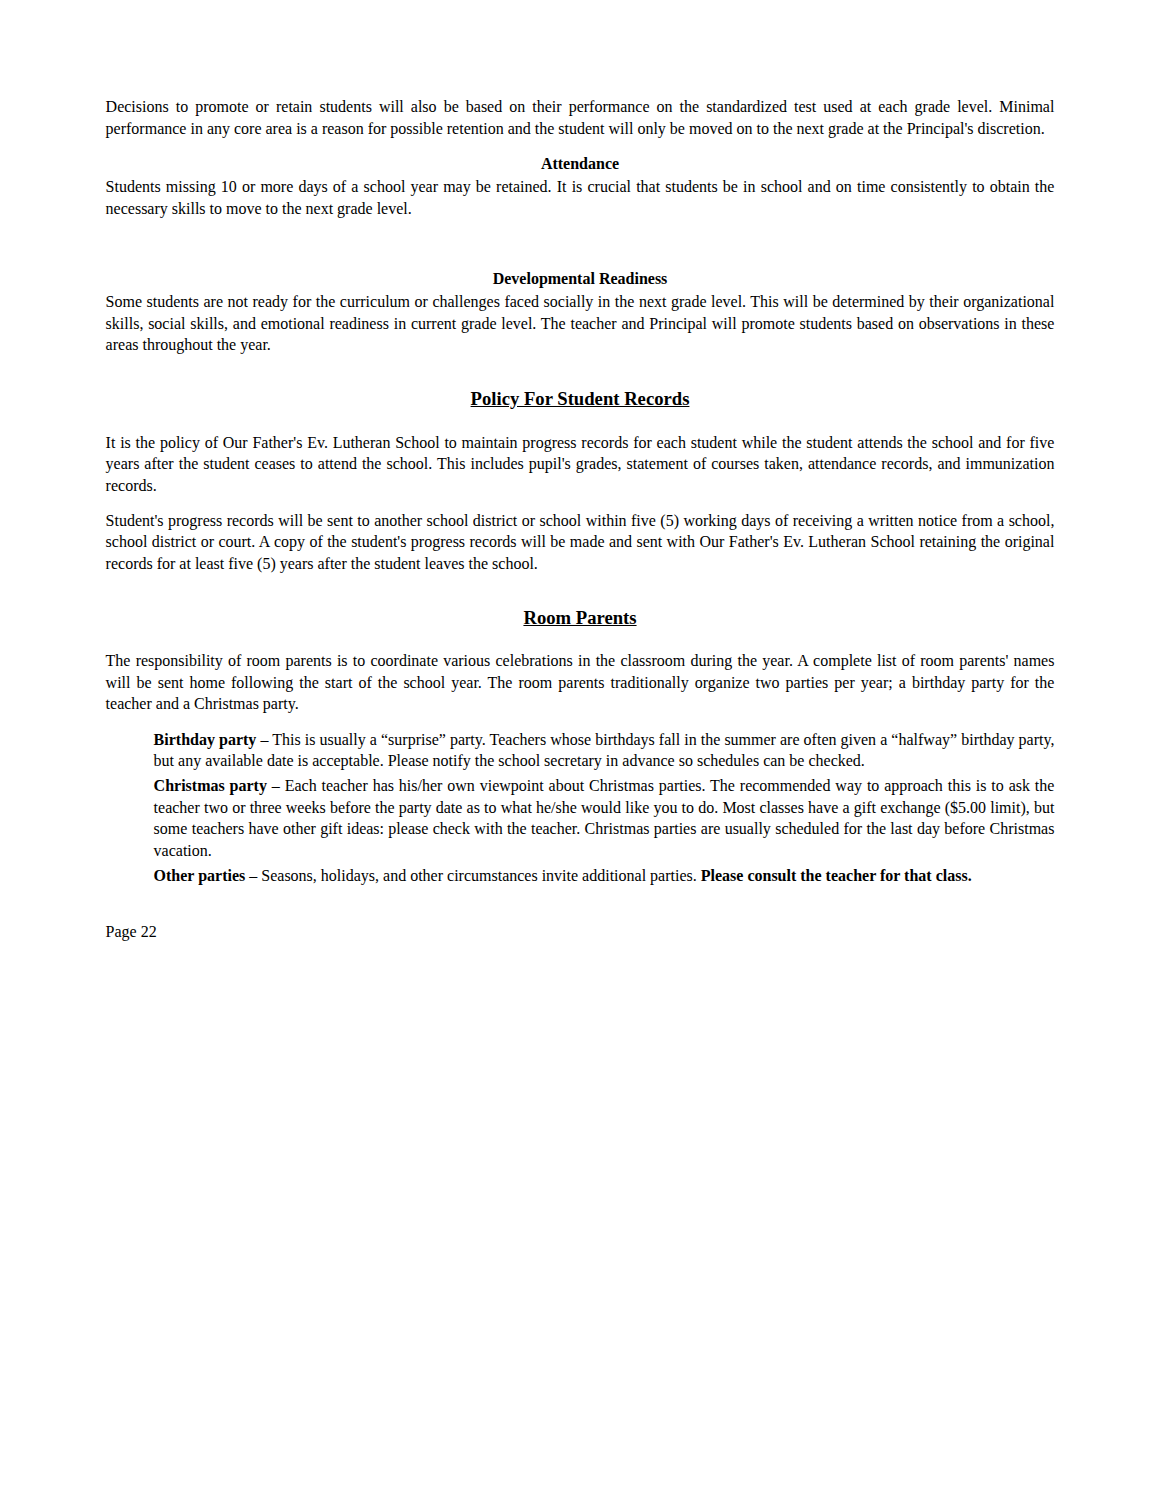Decisions to promote or retain students will also be based on their performance on the standardized test used at each grade level. Minimal performance in any core area is a reason for possible retention and the student will only be moved on to the next grade at the Principal's discretion.
Attendance
Students missing 10 or more days of a school year may be retained. It is crucial that students be in school and on time consistently to obtain the necessary skills to move to the next grade level.
Developmental Readiness
Some students are not ready for the curriculum or challenges faced socially in the next grade level. This will be determined by their organizational skills, social skills, and emotional readiness in current grade level. The teacher and Principal will promote students based on observations in these areas throughout the year.
Policy For Student Records
It is the policy of Our Father's Ev. Lutheran School to maintain progress records for each student while the student attends the school and for five years after the student ceases to attend the school. This includes pupil's grades, statement of courses taken, attendance records, and immunization records.
Student's progress records will be sent to another school district or school within five (5) working days of receiving a written notice from a school, school district or court. A copy of the student's progress records will be made and sent with Our Father's Ev. Lutheran School retaining the original records for at least five (5) years after the student leaves the school.
Room Parents
The responsibility of room parents is to coordinate various celebrations in the classroom during the year. A complete list of room parents' names will be sent home following the start of the school year. The room parents traditionally organize two parties per year; a birthday party for the teacher and a Christmas party.
Birthday party – This is usually a “surprise” party. Teachers whose birthdays fall in the summer are often given a “halfway” birthday party, but any available date is acceptable. Please notify the school secretary in advance so schedules can be checked.
Christmas party – Each teacher has his/her own viewpoint about Christmas parties. The recommended way to approach this is to ask the teacher two or three weeks before the party date as to what he/she would like you to do. Most classes have a gift exchange ($5.00 limit), but some teachers have other gift ideas: please check with the teacher. Christmas parties are usually scheduled for the last day before Christmas vacation.
Other parties – Seasons, holidays, and other circumstances invite additional parties. Please consult the teacher for that class.
Page 22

☆ ☆ ☆ ☆ ☆

Through the last line of the entries above, beginning at the line containing "It is the policy", transcribe each line exactly, both ends included and nothing more.

Result
It is the policy of Our Father's Ev. Lutheran School to maintain progress records for each student while the student attends the school and for five years after the student ceases to attend the school. This includes pupil's grades, statement of courses taken, attendance records, and immunization records.
Student's progress records will be sent to another school district or school within five (5) working days of receiving a written notice from a school, school district or court. A copy of the student's progress records will be made and sent with Our Father's Ev. Lutheran School retaining the original records for at least five (5) years after the student leaves the school.
Room Parents
The responsibility of room parents is to coordinate various celebrations in the classroom during the year. A complete list of room parents' names will be sent home following the start of the school year. The room parents traditionally organize two parties per year; a birthday party for the teacher and a Christmas party.
Birthday party – This is usually a “surprise” party. Teachers whose birthdays fall in the summer are often given a “halfway” birthday party, but any available date is acceptable. Please notify the school secretary in advance so schedules can be checked.
Christmas party – Each teacher has his/her own viewpoint about Christmas parties. The recommended way to approach this is to ask the teacher two or three weeks before the party date as to what he/she would like you to do. Most classes have a gift exchange ($5.00 limit), but some teachers have other gift ideas: please check with the teacher. Christmas parties are usually scheduled for the last day before Christmas vacation.
Other parties – Seasons, holidays, and other circumstances invite additional parties. Please consult the teacher for that class.
Page 22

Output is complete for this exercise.